Continentality of Climate

Continentality of Climate


the sum of climatic features determined by the influence of large land areas on the atmosphere and climate-forming processes.

The main differences in climate between the continents and oceans are due to the accumulation of heat. The surfaces of continents heat up quickly and intensely during the day and in summer and cool off at night and in winter. This process occurs more slowly over the oceans because the water masses accumulated a large quantity of heat in the deep layers during the warm periods of the day or year. The heat is gradually released into the atmosphere during cold periods.
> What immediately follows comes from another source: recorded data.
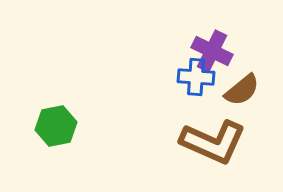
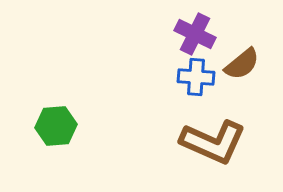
purple cross: moved 17 px left, 17 px up
brown semicircle: moved 26 px up
green hexagon: rotated 6 degrees clockwise
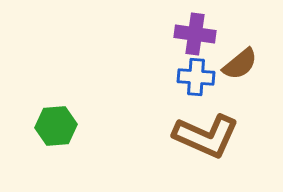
purple cross: rotated 18 degrees counterclockwise
brown semicircle: moved 2 px left
brown L-shape: moved 7 px left, 6 px up
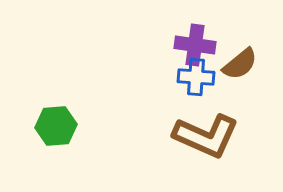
purple cross: moved 11 px down
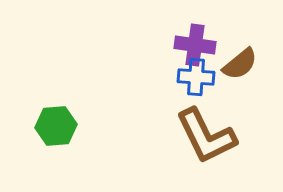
brown L-shape: rotated 40 degrees clockwise
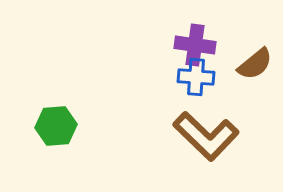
brown semicircle: moved 15 px right
brown L-shape: rotated 20 degrees counterclockwise
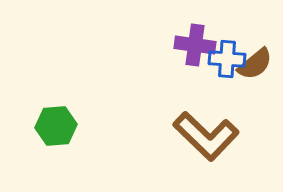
blue cross: moved 31 px right, 18 px up
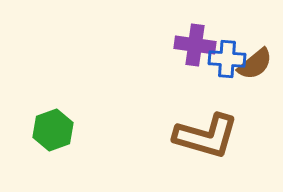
green hexagon: moved 3 px left, 4 px down; rotated 15 degrees counterclockwise
brown L-shape: rotated 28 degrees counterclockwise
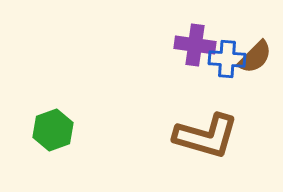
brown semicircle: moved 7 px up; rotated 6 degrees counterclockwise
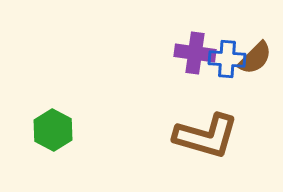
purple cross: moved 8 px down
brown semicircle: moved 1 px down
green hexagon: rotated 12 degrees counterclockwise
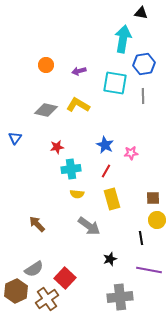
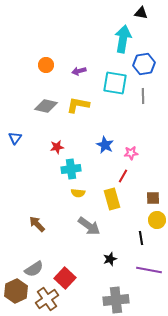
yellow L-shape: rotated 20 degrees counterclockwise
gray diamond: moved 4 px up
red line: moved 17 px right, 5 px down
yellow semicircle: moved 1 px right, 1 px up
gray cross: moved 4 px left, 3 px down
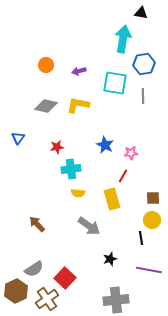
blue triangle: moved 3 px right
yellow circle: moved 5 px left
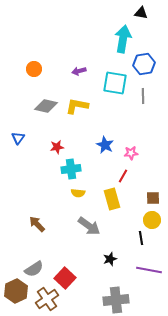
orange circle: moved 12 px left, 4 px down
yellow L-shape: moved 1 px left, 1 px down
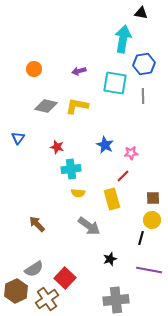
red star: rotated 24 degrees clockwise
red line: rotated 16 degrees clockwise
black line: rotated 24 degrees clockwise
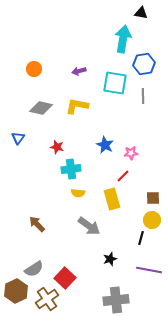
gray diamond: moved 5 px left, 2 px down
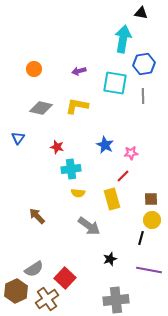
brown square: moved 2 px left, 1 px down
brown arrow: moved 8 px up
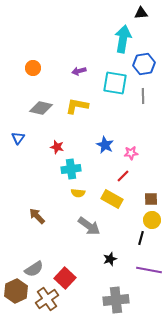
black triangle: rotated 16 degrees counterclockwise
orange circle: moved 1 px left, 1 px up
yellow rectangle: rotated 45 degrees counterclockwise
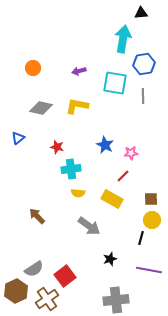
blue triangle: rotated 16 degrees clockwise
red square: moved 2 px up; rotated 10 degrees clockwise
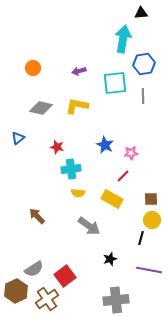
cyan square: rotated 15 degrees counterclockwise
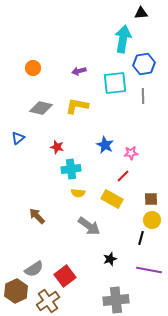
brown cross: moved 1 px right, 2 px down
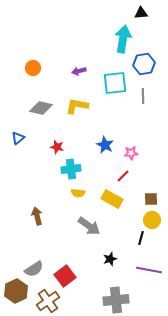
brown arrow: rotated 30 degrees clockwise
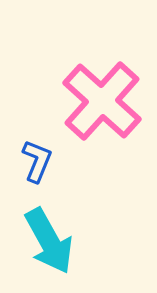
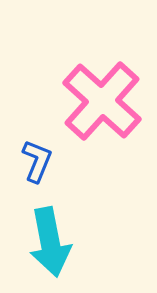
cyan arrow: moved 1 px right, 1 px down; rotated 18 degrees clockwise
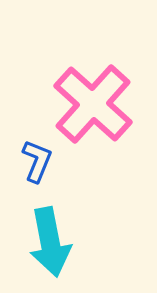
pink cross: moved 9 px left, 3 px down
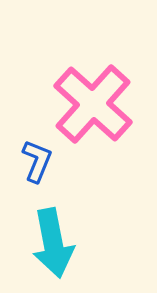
cyan arrow: moved 3 px right, 1 px down
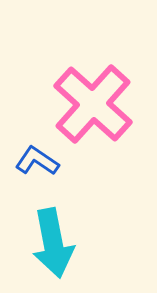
blue L-shape: rotated 78 degrees counterclockwise
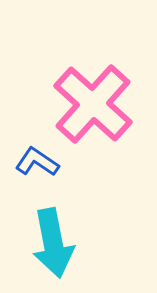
blue L-shape: moved 1 px down
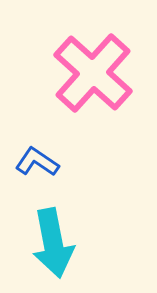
pink cross: moved 31 px up
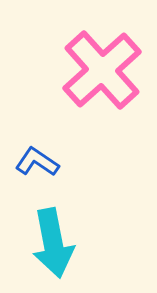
pink cross: moved 9 px right, 3 px up; rotated 6 degrees clockwise
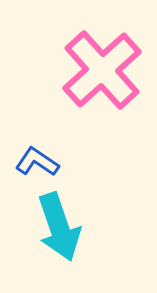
cyan arrow: moved 6 px right, 16 px up; rotated 8 degrees counterclockwise
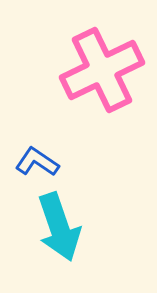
pink cross: rotated 16 degrees clockwise
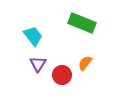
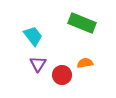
orange semicircle: rotated 42 degrees clockwise
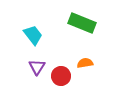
cyan trapezoid: moved 1 px up
purple triangle: moved 1 px left, 3 px down
red circle: moved 1 px left, 1 px down
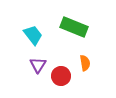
green rectangle: moved 8 px left, 4 px down
orange semicircle: rotated 91 degrees clockwise
purple triangle: moved 1 px right, 2 px up
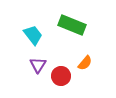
green rectangle: moved 2 px left, 2 px up
orange semicircle: rotated 49 degrees clockwise
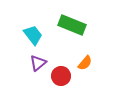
purple triangle: moved 2 px up; rotated 18 degrees clockwise
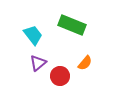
red circle: moved 1 px left
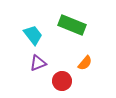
purple triangle: rotated 18 degrees clockwise
red circle: moved 2 px right, 5 px down
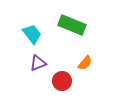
cyan trapezoid: moved 1 px left, 1 px up
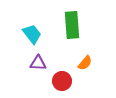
green rectangle: rotated 64 degrees clockwise
purple triangle: rotated 24 degrees clockwise
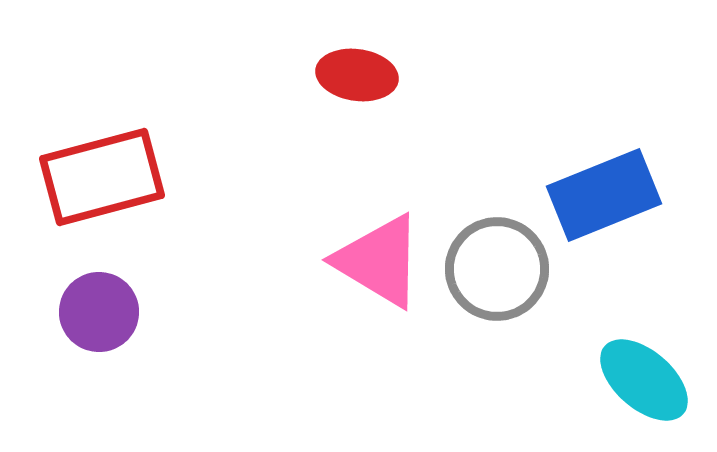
The air temperature and other climatic characteristics thus vary more sharply (from day to night and from summer to winter) over the continents than over the oceans. Because of the movement of air masses, oceans influence the climate of adjacent parts of continents, and continents influence the climate of oceans. A climate may, therefore, have a greater or lesser degree of continentality (or oceanity), which can be expressed quantitatively. The continentality of climate is generally regarded as a function of the annual range of air temperatures.


Khromov, S. P. “K voprosu o kontinental’nosti klimata.” Izv. Vses geograficheskogo obshchestva, 1957, vol. 89, fasc. 3.
Rubinshtein, E. S. “O vliianii raspredeleniia okeanov i sushi na zemnom share.” Ibid., 1953, vol. 85, fasc. 4.